A team of scientists from Hollings Cancer Center at the Medical University of South Carolina (MUSC) has developed a novel flow cytometry technique that can, for the first-time, quantify protein production in T-cells. T cells are immune cells that surveil the body and can effectively target and kill cancer cells. However, when T cells are in the vicinity of a tumor, cancer cells sap their energy, leading to a decrease in their protein production. This change leads to T cells losing their tumor-killing ability.
The new technique, developed by the MUSC team, can be used to monitor protein production in T cells and understand how it becomes depressed in the tumor microenvironment. Interventions could then be developed to restore T cells’ protein production and ability to control tumor growth. The team, led by Jessica E. Thaxton, Ph.D., recently reported its findings in a priority brief in Cancer Immunology Research. Thaxton is an assistant professor in the departments of Orthopaedics and Physical Medicine and Microbiology and Immunology at MUSC and a member of Hollings Cancer Center, a National Cancer Institute designated cancer center.
“This study reveals our first attempt at trying to understand how T cells undergo the process of making proteins,” explained Thaxton. “Before this paper or before this technology, scientists had very little idea how much protein T cells make. It was a shot in the dark. But now we have quantitative data that shows how much protein T cells make, and we can begin to ask questions like, ‘Which proteins?’ and ‘How are they made?'”
In the past four years, the team observed more than 50 human tumors, and in most tumors, they noticed the existence of T cells that made very little protein. This finding led them to surmise that there are T cells unable to make proteins residing in tumors.
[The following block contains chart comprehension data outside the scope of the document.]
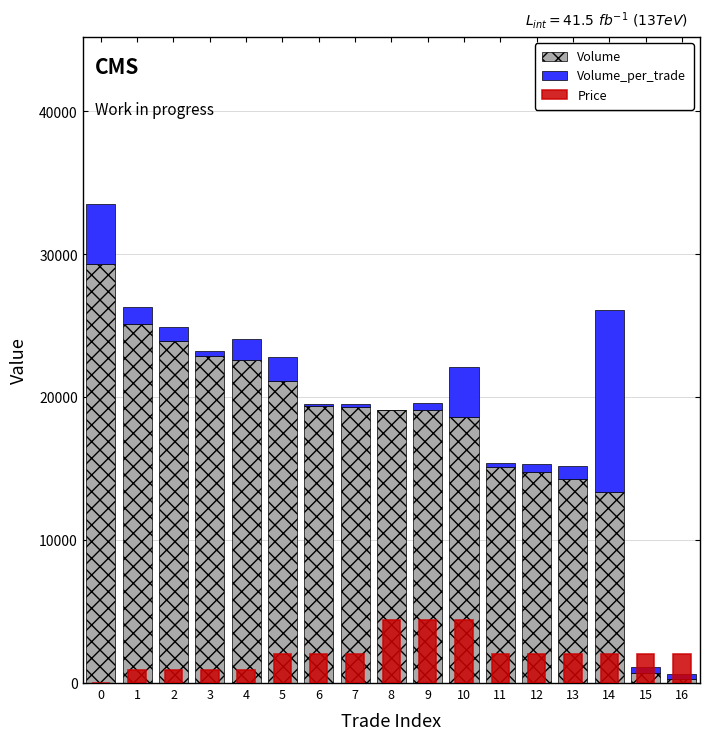

What are all the series names shown in the legend?

Volume, Volume_per_trade, Price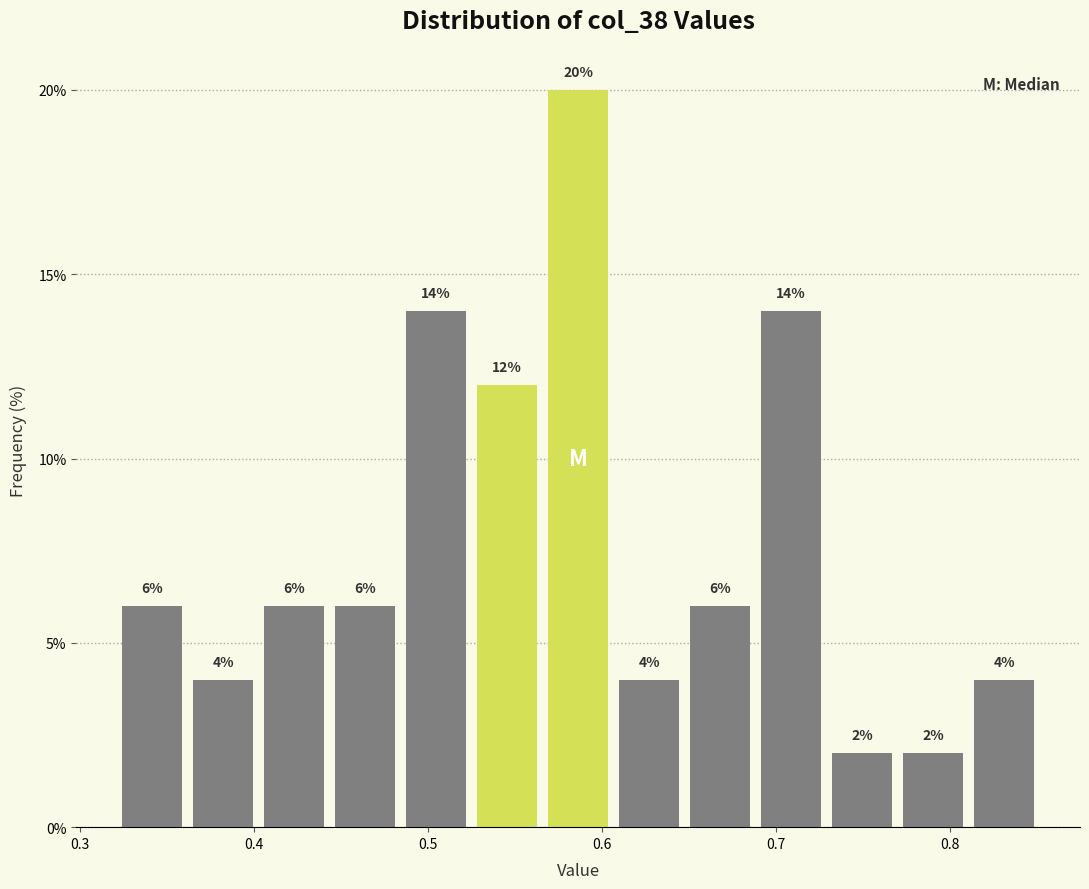

Reading left to right, list every bar in this chart as the range it spans on the x-axis followed by its height. The bar edges are not printed on the chart, so give them approximately, as read against the axis.

0.32 to 0.36: 6
0.36 to 0.40: 4
0.40 to 0.44: 6
0.44 to 0.48: 6
0.48 to 0.53: 14
0.53 to 0.57: 12
0.57 to 0.61: 20
0.61 to 0.65: 4
0.65 to 0.69: 6
0.69 to 0.73: 14
0.73 to 0.77: 2
0.77 to 0.81: 2
0.81 to 0.85: 4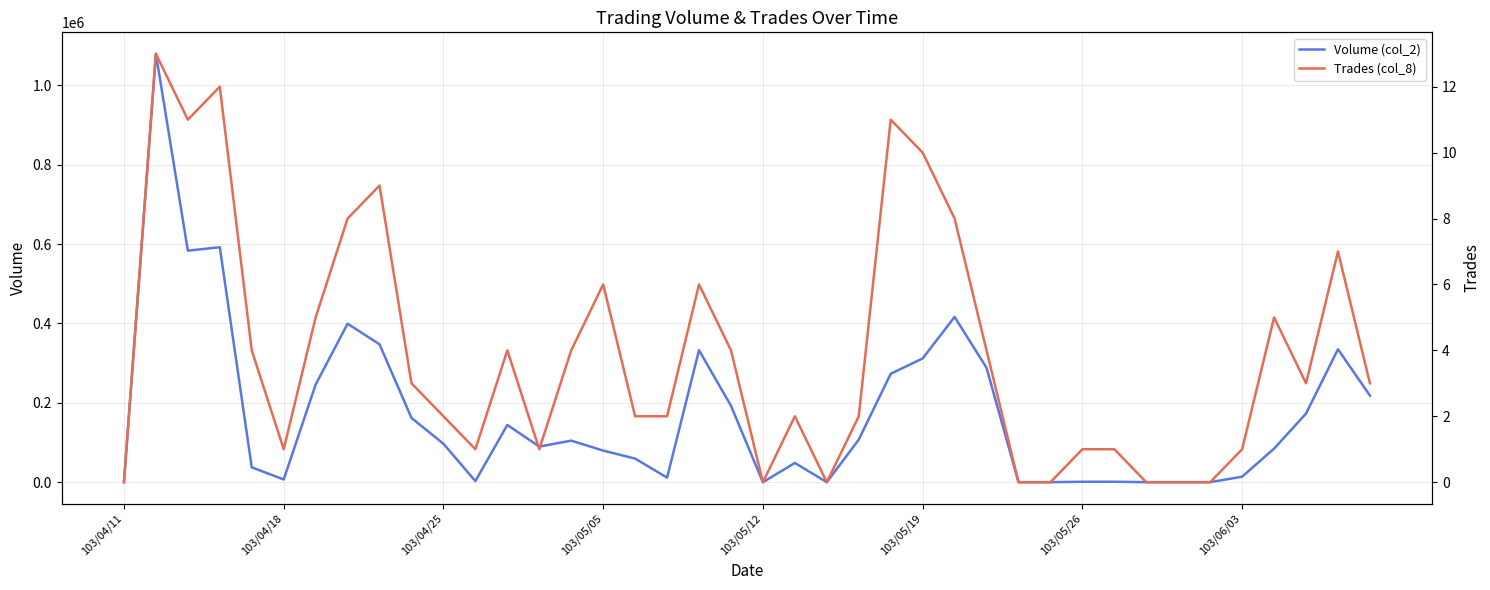

Which series has the widest spread of values?

Volume (col_2)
According to Thaxton, the new technology will help them to monitor these T cells and reawaken their protein production machinery and cancer-fighting ability.
“This paper establishes that T cells that are able to make protein in tumors have phenomenal ability to control tumor growth,” explained Thaxton. “We ultimately want to remodel the existing T cell population in tumors, and that is really where our laboratory is headed.”
To understand more fully protein production in T cells in tumors, the scientists used two different types of signaling molecules (cytokines) called IL-15 and IL-2. It has been established in other studies that T cells treated with IL-15 control tumor growth very well, but those conditioned with IL-2 do so poorly. The team found that T cells conditioned with IL-15 were able to make proteins in the tumor microenvironment and in tumors, whereas IL-2 conditioned T cells experienced diminished protein production in tumors.
These results will help scientists to understand how they can reawaken tumor T-cells and increase their protein production, thereby enhancing their ability to control tumor growth. Thaxton believes that a simple strategy of combining a modulator that changes the way that T cells generate energy will allow T cells to experience sustained protein production in tumors and produce more effective immunotherapy treatments for patients.
Unlike many current immunotherapies, which can be quite expensive, this approach would be cost-effective and thus a more realistic strategy for treating cancer patients from all walks of life.
Thaxton believes that the current study is the very first set of experiments that begins to delineate the role of protein production in anti-tumor immunity.